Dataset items
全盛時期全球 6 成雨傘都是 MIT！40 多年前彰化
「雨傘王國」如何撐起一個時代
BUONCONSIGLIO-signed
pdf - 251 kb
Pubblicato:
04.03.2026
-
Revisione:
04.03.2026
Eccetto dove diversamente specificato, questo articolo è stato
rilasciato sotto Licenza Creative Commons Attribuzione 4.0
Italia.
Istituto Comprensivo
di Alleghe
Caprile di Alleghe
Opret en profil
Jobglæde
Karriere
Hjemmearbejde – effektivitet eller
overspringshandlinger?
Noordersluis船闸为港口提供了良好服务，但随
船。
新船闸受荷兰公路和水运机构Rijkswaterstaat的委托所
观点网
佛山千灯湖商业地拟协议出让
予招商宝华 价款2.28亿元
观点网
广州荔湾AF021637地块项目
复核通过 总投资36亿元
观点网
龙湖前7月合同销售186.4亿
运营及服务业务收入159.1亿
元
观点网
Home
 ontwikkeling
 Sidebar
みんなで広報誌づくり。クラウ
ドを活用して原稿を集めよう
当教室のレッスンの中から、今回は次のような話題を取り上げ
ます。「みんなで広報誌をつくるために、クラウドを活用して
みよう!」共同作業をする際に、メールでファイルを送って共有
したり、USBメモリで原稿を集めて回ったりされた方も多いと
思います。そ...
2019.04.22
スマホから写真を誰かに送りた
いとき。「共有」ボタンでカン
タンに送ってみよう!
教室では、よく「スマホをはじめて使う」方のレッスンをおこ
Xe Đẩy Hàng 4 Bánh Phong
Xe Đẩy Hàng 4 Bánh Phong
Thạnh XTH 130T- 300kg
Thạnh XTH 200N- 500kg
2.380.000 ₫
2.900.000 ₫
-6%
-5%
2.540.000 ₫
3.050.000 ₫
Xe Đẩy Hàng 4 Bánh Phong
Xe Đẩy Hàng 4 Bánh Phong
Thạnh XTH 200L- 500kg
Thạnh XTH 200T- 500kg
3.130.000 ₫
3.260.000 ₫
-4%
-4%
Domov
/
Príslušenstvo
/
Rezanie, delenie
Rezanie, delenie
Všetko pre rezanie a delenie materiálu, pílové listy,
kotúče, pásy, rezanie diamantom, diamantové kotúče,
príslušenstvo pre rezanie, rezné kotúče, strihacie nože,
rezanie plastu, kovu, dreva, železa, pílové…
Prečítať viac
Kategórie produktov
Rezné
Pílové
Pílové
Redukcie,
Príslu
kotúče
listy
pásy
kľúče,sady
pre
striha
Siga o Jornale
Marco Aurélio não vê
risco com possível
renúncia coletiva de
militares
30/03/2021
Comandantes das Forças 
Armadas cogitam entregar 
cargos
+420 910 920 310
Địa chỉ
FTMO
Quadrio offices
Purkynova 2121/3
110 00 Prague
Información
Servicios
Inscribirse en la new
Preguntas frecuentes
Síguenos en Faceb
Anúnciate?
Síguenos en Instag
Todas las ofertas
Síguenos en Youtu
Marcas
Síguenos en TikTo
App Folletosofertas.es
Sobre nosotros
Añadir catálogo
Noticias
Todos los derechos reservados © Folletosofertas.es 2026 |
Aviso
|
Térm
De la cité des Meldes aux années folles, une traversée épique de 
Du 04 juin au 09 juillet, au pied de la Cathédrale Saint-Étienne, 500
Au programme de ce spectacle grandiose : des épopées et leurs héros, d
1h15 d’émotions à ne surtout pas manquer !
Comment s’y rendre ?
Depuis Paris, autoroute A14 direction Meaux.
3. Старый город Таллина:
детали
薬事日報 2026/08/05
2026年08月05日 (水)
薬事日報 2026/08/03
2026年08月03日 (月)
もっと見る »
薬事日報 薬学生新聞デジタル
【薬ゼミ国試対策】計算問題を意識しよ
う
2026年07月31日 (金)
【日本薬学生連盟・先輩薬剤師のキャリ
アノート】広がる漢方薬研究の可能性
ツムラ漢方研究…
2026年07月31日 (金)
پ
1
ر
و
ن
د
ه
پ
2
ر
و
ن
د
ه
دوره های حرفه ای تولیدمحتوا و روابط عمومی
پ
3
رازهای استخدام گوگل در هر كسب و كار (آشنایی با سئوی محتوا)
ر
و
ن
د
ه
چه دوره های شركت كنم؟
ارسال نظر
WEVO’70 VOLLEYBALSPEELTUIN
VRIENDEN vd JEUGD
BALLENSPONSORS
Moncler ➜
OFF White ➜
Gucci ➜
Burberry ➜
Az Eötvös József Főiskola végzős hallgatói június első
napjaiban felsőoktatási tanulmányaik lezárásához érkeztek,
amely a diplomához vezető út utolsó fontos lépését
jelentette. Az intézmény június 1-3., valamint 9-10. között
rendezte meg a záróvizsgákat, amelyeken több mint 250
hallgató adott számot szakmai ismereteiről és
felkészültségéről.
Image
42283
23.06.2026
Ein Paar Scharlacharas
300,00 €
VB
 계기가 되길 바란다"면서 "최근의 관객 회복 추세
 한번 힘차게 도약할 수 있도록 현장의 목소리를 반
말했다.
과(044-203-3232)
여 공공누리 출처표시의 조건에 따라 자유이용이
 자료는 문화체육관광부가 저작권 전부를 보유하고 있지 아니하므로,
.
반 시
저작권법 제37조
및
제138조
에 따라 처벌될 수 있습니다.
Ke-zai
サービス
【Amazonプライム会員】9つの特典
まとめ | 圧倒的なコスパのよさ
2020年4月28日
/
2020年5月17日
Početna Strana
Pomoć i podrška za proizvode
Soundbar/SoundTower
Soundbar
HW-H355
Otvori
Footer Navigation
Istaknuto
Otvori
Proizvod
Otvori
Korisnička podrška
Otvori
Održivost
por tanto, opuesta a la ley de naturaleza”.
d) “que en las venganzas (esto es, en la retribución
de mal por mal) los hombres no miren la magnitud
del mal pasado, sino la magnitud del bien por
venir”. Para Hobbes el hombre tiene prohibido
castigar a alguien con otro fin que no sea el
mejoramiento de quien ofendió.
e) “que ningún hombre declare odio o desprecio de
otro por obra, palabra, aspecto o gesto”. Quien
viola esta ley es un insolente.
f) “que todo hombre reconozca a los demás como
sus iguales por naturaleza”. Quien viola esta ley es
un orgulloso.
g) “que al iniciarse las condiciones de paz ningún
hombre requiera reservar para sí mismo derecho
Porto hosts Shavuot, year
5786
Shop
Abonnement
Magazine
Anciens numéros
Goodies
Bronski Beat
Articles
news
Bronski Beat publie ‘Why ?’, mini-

Instructions for the task -> The answer must consist of each line from the entries that contains the string "kotúče".

Response area ->
kotúče, pásy, rezanie diamantom, diamantové kotúče,
príslušenstvo pre rezanie, rezné kotúče, strihacie nože,
kotúče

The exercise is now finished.